═══ ENTRIES SHOWN ═══

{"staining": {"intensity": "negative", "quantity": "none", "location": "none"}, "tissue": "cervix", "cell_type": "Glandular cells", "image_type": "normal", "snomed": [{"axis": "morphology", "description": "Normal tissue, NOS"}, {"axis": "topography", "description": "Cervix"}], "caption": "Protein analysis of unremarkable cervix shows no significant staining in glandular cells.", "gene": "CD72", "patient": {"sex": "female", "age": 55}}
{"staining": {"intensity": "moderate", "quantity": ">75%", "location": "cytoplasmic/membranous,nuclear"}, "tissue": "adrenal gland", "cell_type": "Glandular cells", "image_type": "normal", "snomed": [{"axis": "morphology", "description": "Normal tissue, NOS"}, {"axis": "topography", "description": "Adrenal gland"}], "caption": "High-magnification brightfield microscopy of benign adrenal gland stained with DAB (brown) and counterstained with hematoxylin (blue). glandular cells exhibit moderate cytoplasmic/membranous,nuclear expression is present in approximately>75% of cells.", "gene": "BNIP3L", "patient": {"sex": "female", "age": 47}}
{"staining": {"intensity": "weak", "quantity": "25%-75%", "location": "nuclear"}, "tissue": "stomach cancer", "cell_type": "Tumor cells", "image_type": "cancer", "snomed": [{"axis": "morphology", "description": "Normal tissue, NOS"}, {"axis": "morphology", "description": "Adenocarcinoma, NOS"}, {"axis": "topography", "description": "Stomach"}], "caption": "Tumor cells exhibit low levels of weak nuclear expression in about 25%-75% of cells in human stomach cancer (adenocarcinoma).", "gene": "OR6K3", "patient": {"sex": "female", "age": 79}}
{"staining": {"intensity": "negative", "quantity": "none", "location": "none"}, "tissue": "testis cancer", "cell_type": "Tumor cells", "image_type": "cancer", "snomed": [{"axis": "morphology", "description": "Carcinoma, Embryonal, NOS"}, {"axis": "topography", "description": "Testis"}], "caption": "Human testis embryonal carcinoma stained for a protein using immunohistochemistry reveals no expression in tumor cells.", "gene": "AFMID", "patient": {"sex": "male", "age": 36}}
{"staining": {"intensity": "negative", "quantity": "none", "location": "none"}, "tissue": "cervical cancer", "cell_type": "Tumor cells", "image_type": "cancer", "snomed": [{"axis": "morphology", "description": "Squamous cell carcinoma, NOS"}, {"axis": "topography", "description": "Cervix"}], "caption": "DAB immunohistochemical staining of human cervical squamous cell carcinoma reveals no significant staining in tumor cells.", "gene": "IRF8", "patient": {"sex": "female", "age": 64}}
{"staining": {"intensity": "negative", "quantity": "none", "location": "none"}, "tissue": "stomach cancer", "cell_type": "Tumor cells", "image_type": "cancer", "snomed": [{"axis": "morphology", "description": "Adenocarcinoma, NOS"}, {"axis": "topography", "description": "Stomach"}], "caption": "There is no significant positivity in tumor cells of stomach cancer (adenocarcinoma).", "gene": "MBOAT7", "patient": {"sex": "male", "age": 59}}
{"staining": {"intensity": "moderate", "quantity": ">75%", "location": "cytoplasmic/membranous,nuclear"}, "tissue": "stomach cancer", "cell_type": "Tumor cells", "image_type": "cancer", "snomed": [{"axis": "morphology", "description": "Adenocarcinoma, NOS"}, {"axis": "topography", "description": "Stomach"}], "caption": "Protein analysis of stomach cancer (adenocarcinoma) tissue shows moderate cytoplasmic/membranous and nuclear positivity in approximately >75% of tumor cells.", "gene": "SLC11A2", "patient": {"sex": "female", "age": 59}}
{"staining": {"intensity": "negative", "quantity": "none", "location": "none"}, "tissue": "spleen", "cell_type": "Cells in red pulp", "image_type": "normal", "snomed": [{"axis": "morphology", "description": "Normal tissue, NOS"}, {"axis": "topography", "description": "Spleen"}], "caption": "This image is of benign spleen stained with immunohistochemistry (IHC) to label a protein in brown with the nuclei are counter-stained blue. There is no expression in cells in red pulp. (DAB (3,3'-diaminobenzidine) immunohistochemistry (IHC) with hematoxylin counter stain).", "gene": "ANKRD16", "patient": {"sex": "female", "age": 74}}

═══

EXERCISE REQUIREMENTS: Your reply should match the data above exactly, line for line.

EXPECTED ANSWER:
{"staining": {"intensity": "negative", "quantity": "none", "location": "none"}, "tissue": "cervix", "cell_type": "Glandular cells", "image_type": "normal", "snomed": [{"axis": "morphology", "description": "Normal tissue, NOS"}, {"axis": "topography", "description": "Cervix"}], "caption": "Protein analysis of unremarkable cervix shows no significant staining in glandular cells.", "gene": "CD72", "patient": {"sex": "female", "age": 55}}
{"staining": {"intensity": "moderate", "quantity": ">75%", "location": "cytoplasmic/membranous,nuclear"}, "tissue": "adrenal gland", "cell_type": "Glandular cells", "image_type": "normal", "snomed": [{"axis": "morphology", "description": "Normal tissue, NOS"}, {"axis": "topography", "description": "Adrenal gland"}], "caption": "High-magnification brightfield microscopy of benign adrenal gland stained with DAB (brown) and counterstained with hematoxylin (blue). glandular cells exhibit moderate cytoplasmic/membranous,nuclear expression is present in approximately>75% of cells.", "gene": "BNIP3L", "patient": {"sex": "female", "age": 47}}
{"staining": {"intensity": "weak", "quantity": "25%-75%", "location": "nuclear"}, "tissue": "stomach cancer", "cell_type": "Tumor cells", "image_type": "cancer", "snomed": [{"axis": "morphology", "description": "Normal tissue, NOS"}, {"axis": "morphology", "description": "Adenocarcinoma, NOS"}, {"axis": "topography", "description": "Stomach"}], "caption": "Tumor cells exhibit low levels of weak nuclear expression in about 25%-75% of cells in human stomach cancer (adenocarcinoma).", "gene": "OR6K3", "patient": {"sex": "female", "age": 79}}
{"staining": {"intensity": "negative", "quantity": "none", "location": "none"}, "tissue": "testis cancer", "cell_type": "Tumor cells", "image_type": "cancer", "snomed": [{"axis": "morphology", "description": "Carcinoma, Embryonal, NOS"}, {"axis": "topography", "description": "Testis"}], "caption": "Human testis embryonal carcinoma stained for a protein using immunohistochemistry reveals no expression in tumor cells.", "gene": "AFMID", "patient": {"sex": "male", "age": 36}}
{"staining": {"intensity": "negative", "quantity": "none", "location": "none"}, "tissue": "cervical cancer", "cell_type": "Tumor cells", "image_type": "cancer", "snomed": [{"axis": "morphology", "description": "Squamous cell carcinoma, NOS"}, {"axis": "topography", "description": "Cervix"}], "caption": "DAB immunohistochemical staining of human cervical squamous cell carcinoma reveals no significant staining in tumor cells.", "gene": "IRF8", "patient": {"sex": "female", "age": 64}}
{"staining": {"intensity": "negative", "quantity": "none", "location": "none"}, "tissue": "stomach cancer", "cell_type": "Tumor cells", "image_type": "cancer", "snomed": [{"axis": "morphology", "description": "Adenocarcinoma, NOS"}, {"axis": "topography", "description": "Stomach"}], "caption": "There is no significant positivity in tumor cells of stomach cancer (adenocarcinoma).", "gene": "MBOAT7", "patient": {"sex": "male", "age": 59}}
{"staining": {"intensity": "moderate", "quantity": ">75%", "location": "cytoplasmic/membranous,nuclear"}, "tissue": "stomach cancer", "cell_type": "Tumor cells", "image_type": "cancer", "snomed": [{"axis": "morphology", "description": "Adenocarcinoma, NOS"}, {"axis": "topography", "description": "Stomach"}], "caption": "Protein analysis of stomach cancer (adenocarcinoma) tissue shows moderate cytoplasmic/membranous and nuclear positivity in approximately >75% of tumor cells.", "gene": "SLC11A2", "patient": {"sex": "female", "age": 59}}
{"staining": {"intensity": "negative", "quantity": "none", "location": "none"}, "tissue": "spleen", "cell_type": "Cells in red pulp", "image_type": "normal", "snomed": [{"axis": "morphology", "description": "Normal tissue, NOS"}, {"axis": "topography", "description": "Spleen"}], "caption": "This image is of benign spleen stained with immunohistochemistry (IHC) to label a protein in brown with the nuclei are counter-stained blue. There is no expression in cells in red pulp. (DAB (3,3'-diaminobenzidine) immunohistochemistry (IHC) with hematoxylin counter stain).", "gene": "ANKRD16", "patient": {"sex": "female", "age": 74}}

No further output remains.